Gottesdienst im Wald
Ok, sage ich, doch ich gehe heute in den Wald. „Wenn du magst, dann geh mit“.
Wir gingen los.
Weißt du, der Moment, beim Reingehen in einen Wald – der ist heilig.
Ich trete da ein wie in eine Kirche, in eine Moschee, in einen Satsangraum oder sonst eine heilige Stätte. Werde ganz demütig, still und das Herz geht auf.
Jedenfalls geht nun da diese Frau hinter mir.
Um mir diesen heiligen Moment nicht sofort durch Worte zerstören zu lassen, ging ich erst mal vor.

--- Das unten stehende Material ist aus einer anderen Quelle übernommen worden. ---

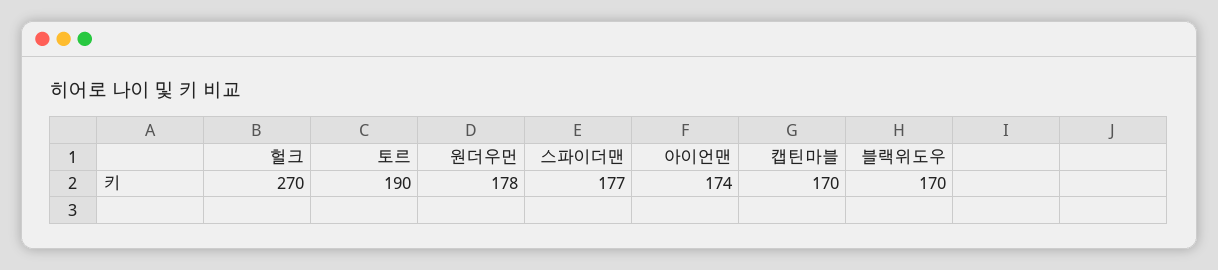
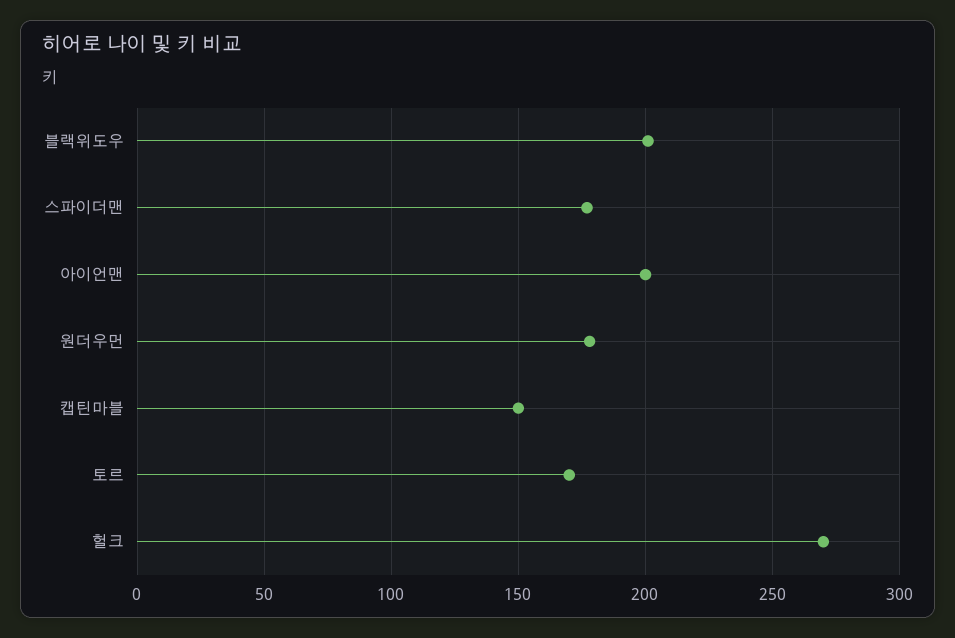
토르: 190 -> 170
아이언맨: 174 -> 200
캡틴마블: 170 -> 150
블랙위도우: 170 -> 200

Und ließ mich voll auf den Wald ein. Es ist wie eine Begrüßung ,wie ein Lächeln von oben. Er/sie/es breitete seine Arme aus und nun darf alles geschehen, was zu geschehen ist.

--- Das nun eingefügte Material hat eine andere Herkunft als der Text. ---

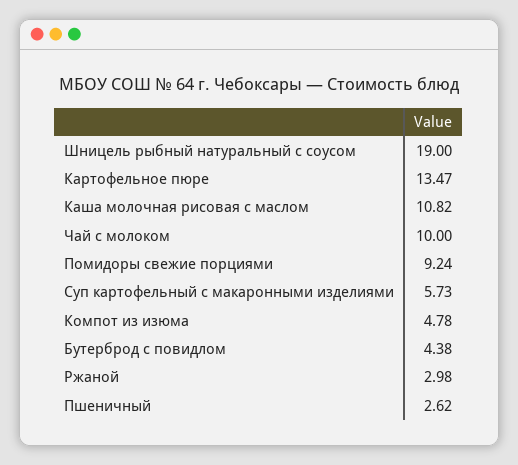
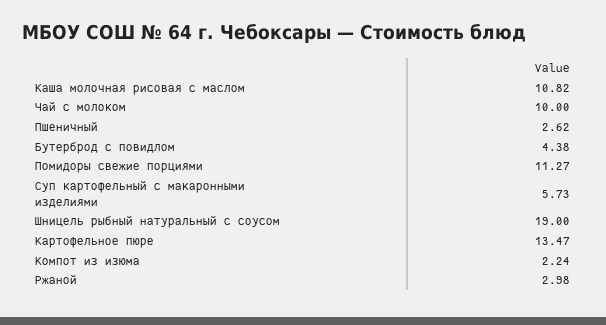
Помидоры свежие порциями: 9.24 -> 11.27
Компот из изюма: 4.78 -> 2.24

Ich begrüße ihn innerlich, inhalierte dieses was grad war und schaue dann auf diese Frau….
die mit mit zusammengepressten Lippen und heftiger Stirnfalte hinter mir geht.
Ich geh zu ihr.
Sie beginnt sofort zu reden.
Bei den ersten Worten schon merkte ich, dass es die gleichen Worte sind wie immer. Es geht um einen Mann. Immer das gleiche Thema, nur der Name wechselt.
Ich hatte null Bock auf Reden und machte folgendes:
Ich ging ganz ruhig neben ihr, es fühlte sich an als ob eine total zusammengezogene Kugel neben mir rollt. Kein wahrhaftiges Wesen, nur ein kontrahiertes Gefühl. Mir tat das kurz weh, denn ich kenne diese Frau schon viele Jahre.

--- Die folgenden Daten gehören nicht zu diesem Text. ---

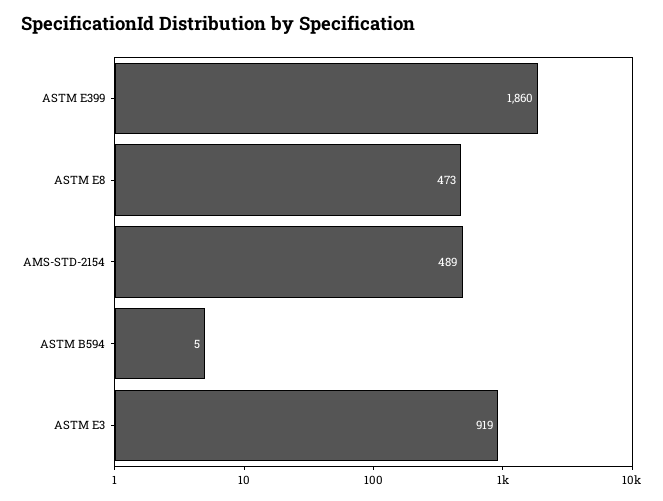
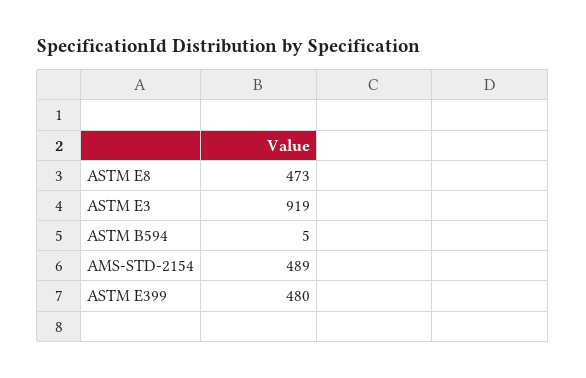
ASTM E399: 1860 -> 480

Sie ist eine gute Frau, ein liebevolles Wesen, eine gebende und liebende Person, doch sobald Männer auf der Matte stehen, beginnt jedesmal das Leid von vorne.
Ich begann einfach wieder schneller zu gehen, mich einfach von ihr zu entfernen.
So gingen wir – getrennt – ca. eine Stunde. Dann blieb ich stehen und wir setzten uns auf Baumstämme.
„Verstehst du mich wenigstens?“ fragt sie mich bittend.
„Darum gehts nicht, ob ich dich verstehe.“
„Es geht mir so schlecht, ich bin so traurig, direkt depressiv, das tut mir alles so weh“.
„Ja“, sag ich.
„Lass es mal weh tun. Lass dich mal traurig sein. Lass es mich nicht wieder und wieder wegmachen versuchen. Und vertrau mal bitte dem Wald. Lass alles da was grad ist. Jedes Scheiß-Gefühl, will es mal nicht weghaben.“
Wir gingen weiter.
Es ist eine Gewohnheit von mir, gerne neue Wege zu gehen, die ich noch nicht genau kenne. Da keimt ein kleines Abenteuergefühl in mir auf.
Und so kam es – wieder mal – dass ich mich verirrte, was ich ihr jedoch nicht erzählte. Sie ging nun dahin und dahin.
Wir gingen über Stock und Stein, es war so wunderschön, die Sonne schien immer schräger in den Wald rein.
Mal ging ich hinter ihr, dann wieder vor ihr. Nahm sie oft gar nicht mehr wahr.
Es war so ein Zauber da.
Welch ein Geschenk, welch ein Gottesdienst hier im Wald immer wieder in Stille vollbracht wird.
Jedenfalls gingen wir im Endeffekt 4 Stunden, es brauchte wohl diese Zeit.
Und danach sagte sie mir, jetzt geht es mir gut. Nicht gut, im Sinne von fröhlich, doch ich bin leer, sagt sie.
Sie hat normalerweise Gelenksbeschwerden, die die ganze Zeit weg waren, sagte sie erstaunt und sie weiß gar nicht, wie sie so lange hatte gehen können, sie geht nie im Wald, dachte nicht dass es lange wird und die Sache mit diesem Mann kam ihr plötzlich direkt lächerlich vor.
Und ich dankte Gott Wald wieder mal aus tiefstem Herzen, wie er/sie/es für und mit und durch uns wirkt.